Verus-Ethereum Bridge Exploit Drains $11.58M in Ongoing Attack

TLDR:

• Blockaid’s exploit detection system identified an active attack draining $11.58M from the Verus-Ethereum bridge.
• Peckshield confirmed 103.6 tBTC, 1,625 ETH, and 147,000 USDC were stolen and swapped for 5,402 ETH.
• GoPlus found the attacker used a low-value transaction to trigger a batch-transfer of all bridge reserves.
• The attacker’s wallet was pre-funded with 1 ETH via Tornado Cash roughly 14 hours before the exploit began.

The Verus-Ethereum bridge is under an active exploit that has drained approximately $11.58 million in digital assets. Blockchain security firm Blockaid identified the attack through its exploit detection system on Sunday.

The stolen funds included tBTC, ETH, and USDC. The attacker subsequently converted those assets into ETH. Multiple security companies have since confirmed the breach and traced the attacker’s on-chain activity.

How the Attack Unfolded

Blockaid was among the first to publicly flag the exploit.

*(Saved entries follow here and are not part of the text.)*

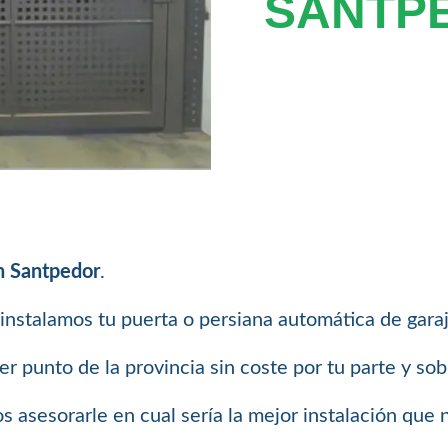
SANTP
n Santpedor
.
instalamos tu puerta o persiana automática de garaj
 punto de la provincia sin coste por tu parte y so
 asesorarle en cual sería la mejor instalación que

The firm identified the attacker’s externally owned account as address “0x5aBb91B9c01A5Ed3aE762d32B236595B459D5777.” The drained funds were moved to a separate wallet at “0x65Cb8b128Bf6e690761044CCECA422bb239C25F9.”

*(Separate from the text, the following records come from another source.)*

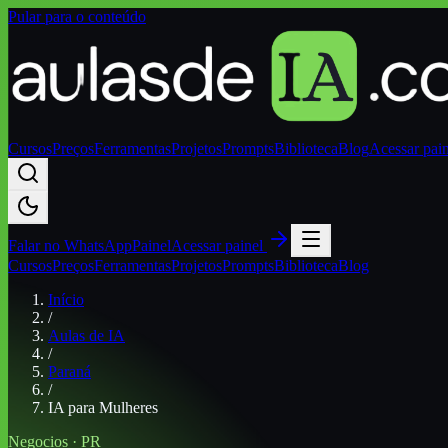
Pular para o conteúdo
Cursos
Preços
Ferramentas
Projetos
Prompts
Biblioteca
Blog
Acessar pai
Falar no
WhatsApp
Painel
Acessar painel
Cursos
Preços
Ferramentas
Projetos
Prompts
Biblioteca
Blog
Início
/
Aulas de IA
/
Paraná
/
IA para Mulheres
Negocios
·
PR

Peckshield provided a detailed breakdown of what was taken from the bridge. According to the firm, the attacker drained 103.6 tBTC, 1,625 ETH, and 147,000 USDC from the protocol. Those assets were then swapped for roughly 5,402 ETH, valued at around $11.4 million at the time.

Another security firm, GoPlus, shed light on the method used in the attack. The attacker sent a low-value transaction to the bridge contract and called a specific function. That function triggered the bridge contract to batch-transfer its reserve assets directly to the drainer’s wallet.

The exploit transaction has been publicly logged on Etherscan, providing a transparent on-chain record. The bridge contract address involved is “0x71518580f36feceffe0721f06ba4703218cd7f63.” Security researchers continue to monitor the addresses involved for further movement.

Attacker’s Funding Trail Points to Tornado Cash

Peckshield also traced how the attacker initially funded their wallet before carrying out the exploit. The attacker’s address received 1 ETH through Tornado Cash approximately 14 hours before the attack began. Tornado Cash is a crypto mixer commonly used to obscure the origin of funds on-chain.

This funding method is a recognized pattern among on-chain bad actors seeking to hide their identity. By routing startup funds through a mixer, the attacker made it harder to link the exploit wallet to any prior history. Investigators typically watch for such patterns when tracing the source of stolen assets.

At the time of writing, the stolen funds remain in the drainer wallet identified by Blockaid. No confirmed recovery measures or protocol pause announcements had been publicly issued by the Verus team. The broader DeFi community has been alerted to avoid interacting with the bridge in the meantime.

The attack adds to a long list of bridge exploits that have plagued the crypto industry in recent years. Cross-chain bridges remain a high-value target due to the large reserves they hold and the complexity of their smart contract logic.